J’aimerais d’abord dire quelques mots très brefs à propos de la signification du mot « classique » dans « musique classique ». Quand nous disons « classique », nous parlons simplement d’un moyen d’élever la population, d’ouvrir les cœurs et les âmes des hommes afin qu’ils puissent lever leurs yeux du quotidien, en direction du ciel, à la recherche d’un idéal. C’est le même type d’émotion que lorsque nous pensons à nos enfants. Classique veut dire, en d’autres termes, l’incarnation de la notion d’« amour ».
Quand les gens pensent à la musique classique, plein d’idées plus ou moins étranges leur passent par la tête. Essayons de clarifier les choses. La première de ces idées fausses est de comprendre « classique » comme étant relationné au système musical d’une certaine époque. Rien n’est plus erroné. Les personnes ayant composé des morceaux dits « classiques » au XVIIIe et XIXe siècles – Mozart, Beethoven, Schubert, Schumann, Brahms – n’y pensaient pas un instant ; ils n’écrivaient pas leur musique pour une période. Ils écrivaient ce qu’on pourrait appeler une musique universelle.
D’un autre côté – et c’est un gros problème aujourd’hui – beaucoup de musique dite « classique » n’est pas jouée dans cette intention classique que je viens de décrire. Il y a des exceptions, mais je peux vous dire que dans notre travail, au fil des ans, ayant donné beaucoup de concerts importants et dirigé un grand nombre d’entre eux – c’était l’intention que mettaient les musiciens dans leur interprétation qui en faisait des concerts classiques ou pas. Combien de fois ai-je écouté, récemment et au cours des trente-quarante dernières années, des concerts dits classiques dirigés par des chefs d’orchestre connus, mais sans intention discernable, une interprétation se valant comme une autre et étant destinée au divertissement d’une poignée de « connaisseurs » ayant un égo à flatter.

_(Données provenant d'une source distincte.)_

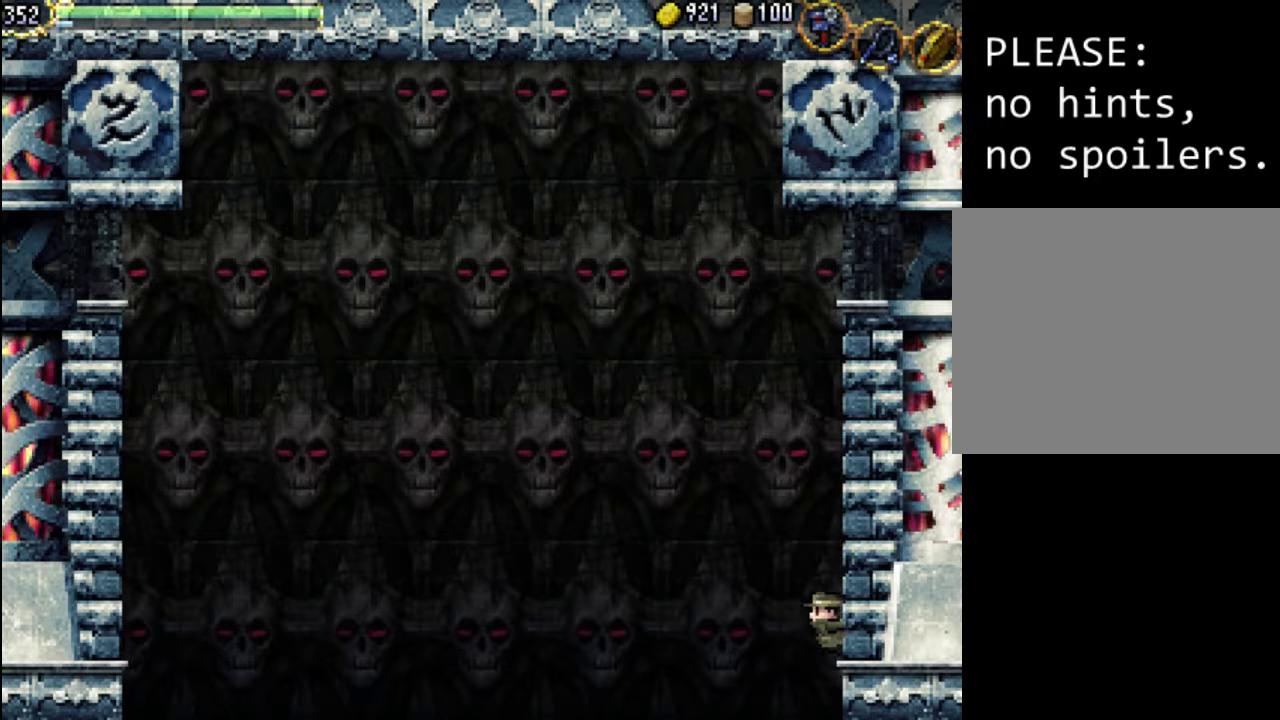
{"buttons": ["DPAD_UP", "DPAD_RIGHT"], "events": []}
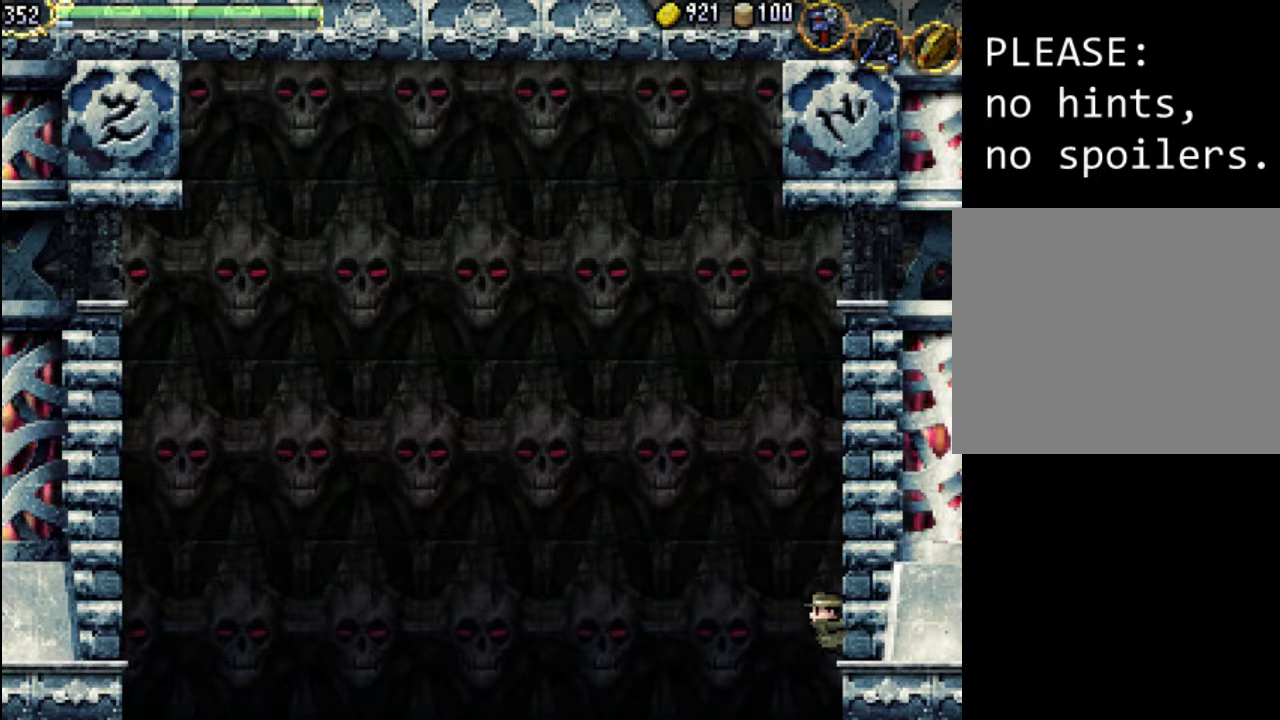
{"buttons": ["DPAD_UP", "DPAD_RIGHT"], "events": [[300, "Y", "down"], [467, "Y", "up"]]}
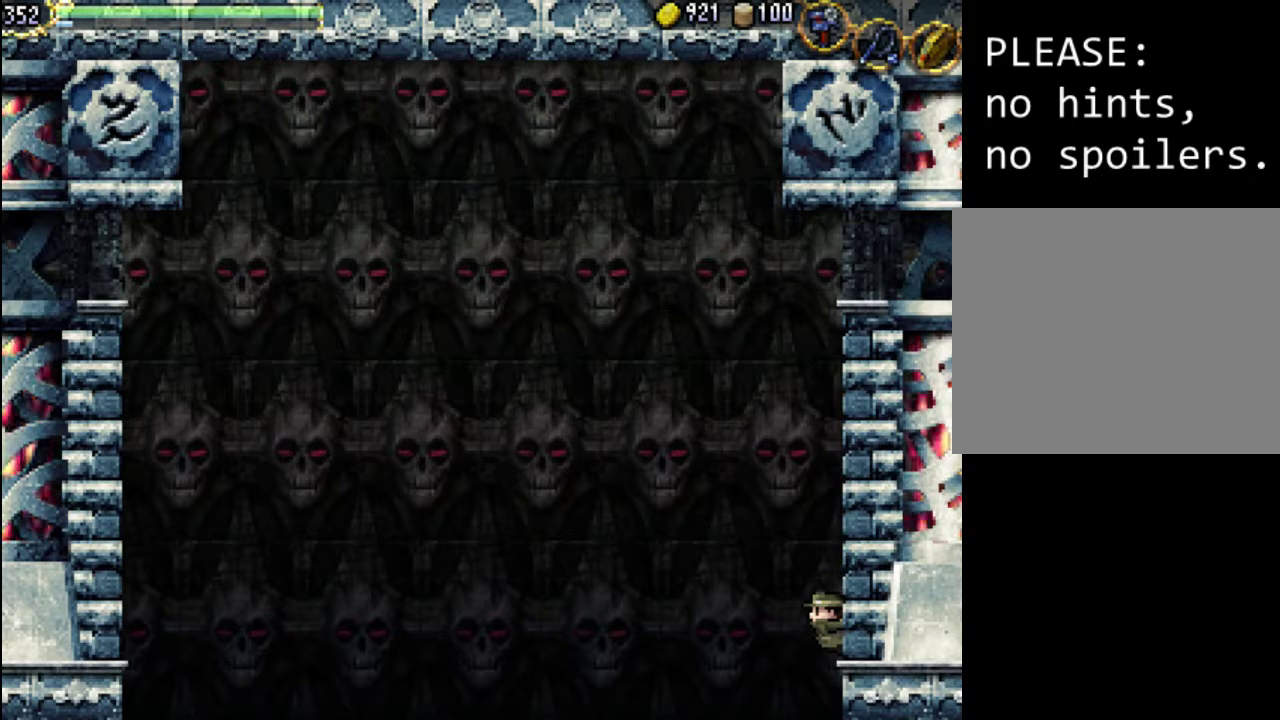
{"buttons": ["DPAD_UP", "DPAD_RIGHT"], "events": [[167, "X", "down"], [333, "X", "up"], [433, "X", "down"], [500, "X", "up"]]}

La polyphonie, un dialogue platonicien
Dans l’intention correcte qu’elle suppose, la musique classique émeut chaque personne qui l’écoute. Il y a quelques critères importants, particulièrement au moment de l’écoute, pour distinguer ce qui est classique de ce qui ne l’est pas.
L’un des critères le plus important et pourtant très simple, est ce que dans les années 1970, et dès les années 1960, Lyndon LaRouche avait appelé la « dialectique », mot chargé des sens pour les communistes, mais dont le sens original n’est rien d’autre que « dialogue platonicien », c’est-à-dire une discussion à propos d’idées dont aucune n’est explicitée, ni même pleinement formulée par chaque dialoguiste, mais dont le sens émerge au cours du dialogue lui même. En musique, la dialectique est incarnée par ce qu’on appelle la polyphonie.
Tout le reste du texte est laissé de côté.